[h=1]Oklahoma Teachers Just Purged the Statehouse of Their Enemies[/h]http://nymag.com/daily/intelligencer/2018/08/teachers-strikes-oklahoma-gop-primaries-house-2018-elections.html
The strikers were pleased, but unappeased. They promised to make lawmakers pay for refusing to finance broader investments in education with larger tax hikes. “We got here by electing the wrong people to office,” Alicia Priest, president of the Oklahoma Education Association, told the
New York Times in April. “We have the opportunity to make our voices heard at the ballot box.” Hamm and his fellow gas giants (almost certainly) made an equal and opposite vow — that those few Republicans who held the line against tax hikes of any kind would not regret their bravery.

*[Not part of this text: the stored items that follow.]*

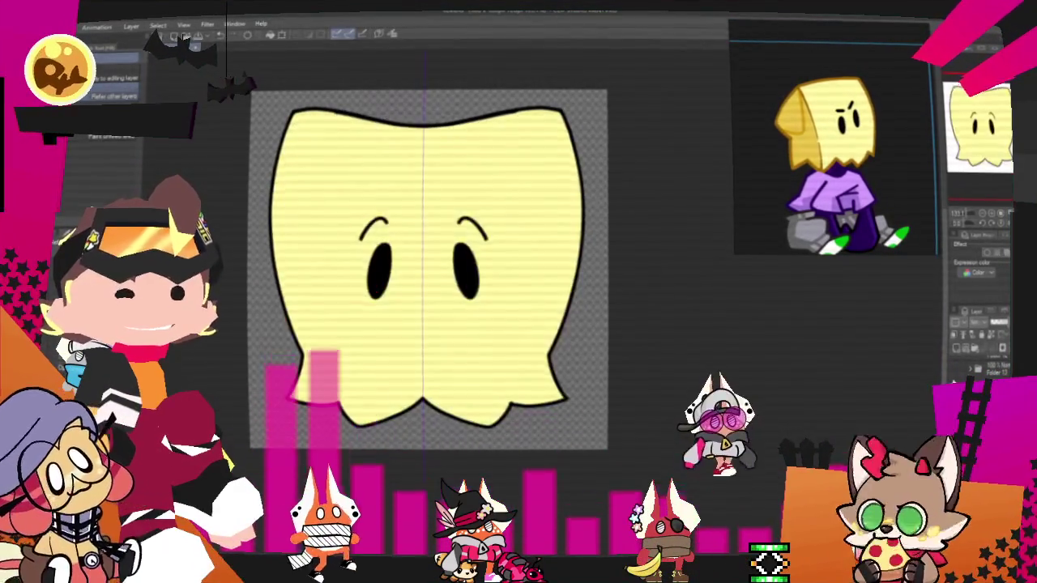
pyautogui.scroll(2, 366, 213)
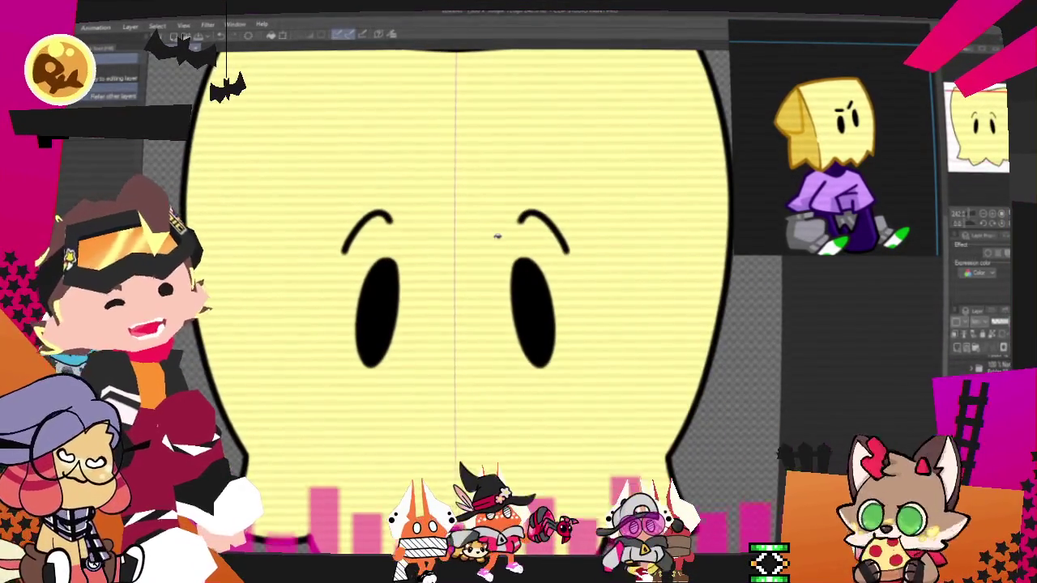
pyautogui.press('p')
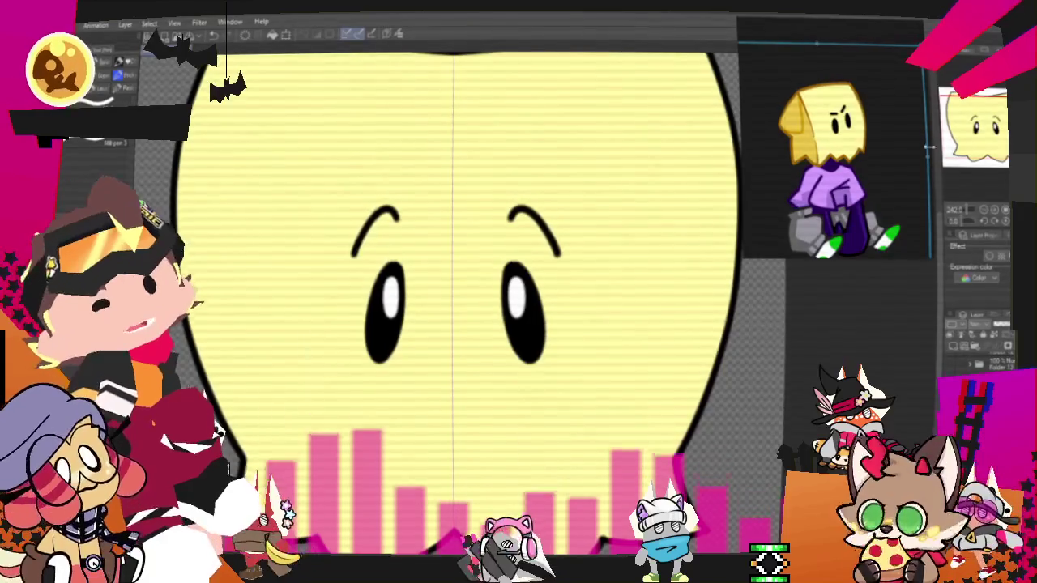
pyautogui.click(995, 220)
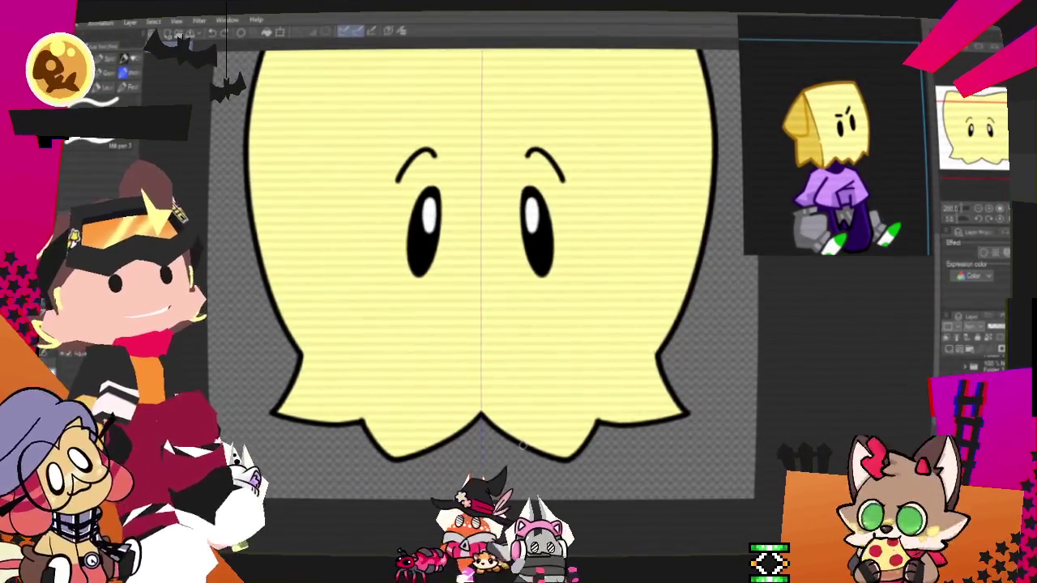
pyautogui.scroll(-3, 522, 444)
pyautogui.scroll(1, 511, 322)
pyautogui.scroll(1, 511, 322)
pyautogui.scroll(-1, 511, 322)
pyautogui.scroll(1, 511, 322)
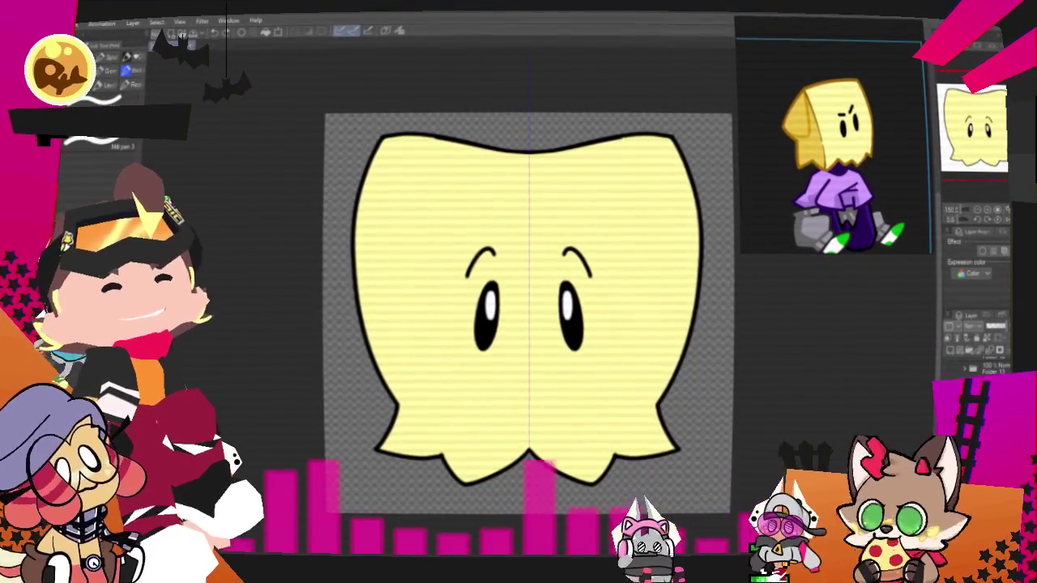
pyautogui.scroll(-2, 591, 422)
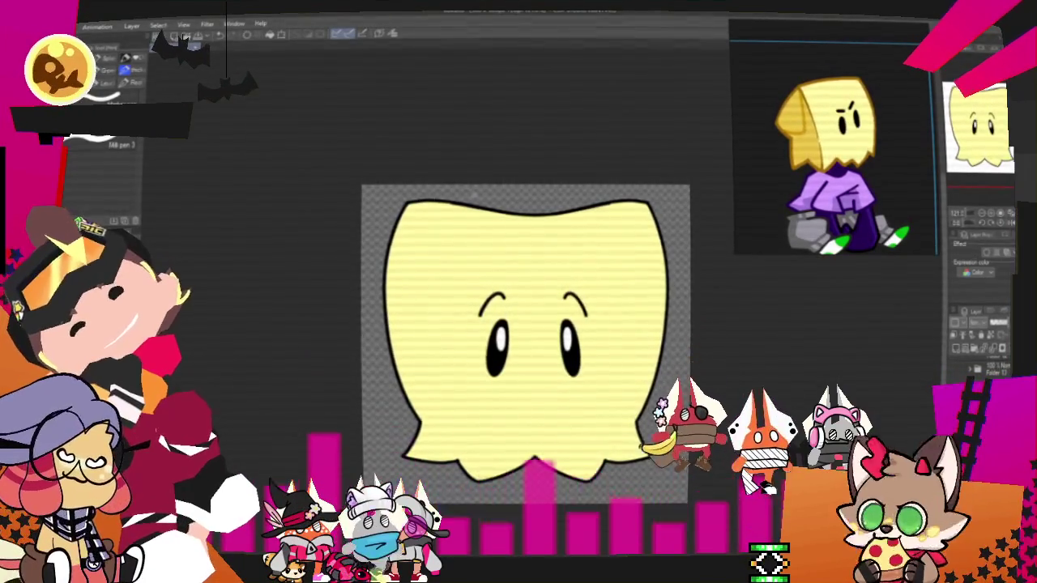
# Step: Draw a fold line across the head's top, redo it twice, then trace the left edge
pyautogui.moveTo(394, 181); pyautogui.dragTo(660, 219)
pyautogui.press('ctrl+z')
pyautogui.moveTo(418, 192); pyautogui.dragTo(660, 241)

Last night, Oklahoma’s GOP primary season came to an end — and the teachers beat the billionaires in a rout. Nineteen Republicans voted against raising taxes to increase teacher pay last spring; only four will be on the ballot this November. As
Tulsa World reports:
Republican voters handed out more pink slips to House members Tuesday.
Six of 10 GOP incumbents involved in runoffs were turned out and a seventh narrowly survived, as perhaps the most extraordinary primary season in state history drew to a riotous conclusion.

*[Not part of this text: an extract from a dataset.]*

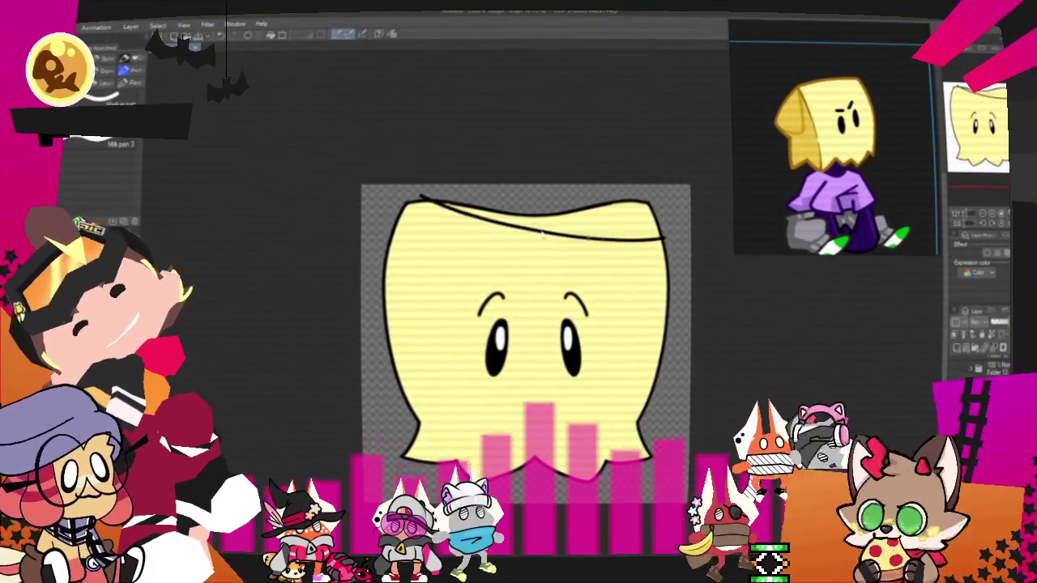
pyautogui.press('ctrl+z')
pyautogui.moveTo(413, 196); pyautogui.dragTo(648, 239)
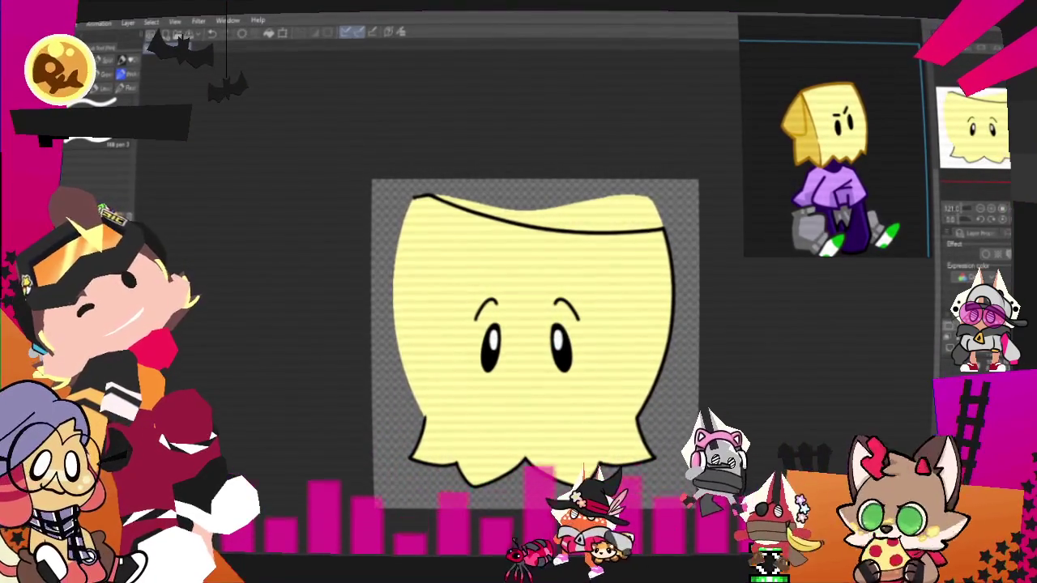
pyautogui.moveTo(413, 196); pyautogui.dragTo(419, 468)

Between the first round on June 26 and Tuesday’s final results, a dozen incumbents — all Republicans, and all but one of them House members — lost primary or runoff races.
Such turnover is unprecedented for any recent decade, let alone year, and seemed to mark a dramatic shift in the Oklahoma Republican Party.
Each of those defeated Tuesday had, in some manner, earned the wrath of public education supporters during last spring’s occupation of the state Capitol.
Last spring, state representative Jeff Coody
told students in his districts that their teachers’ demands were “akin to extortion.” On Tuesday night, GOP voters returned Coody to the private sector. His colleague, Bobby Cleveland — who scolded teachers for whining at the Capitol instead of teaching in their classrooms — will now be taking a hiatus from politics. In May 2017, State Representative Tess Teague mocked the ignorance of protesters who were demanding tax hikes on fracking companies — in a Snapchat video that made heavy use of animal filters.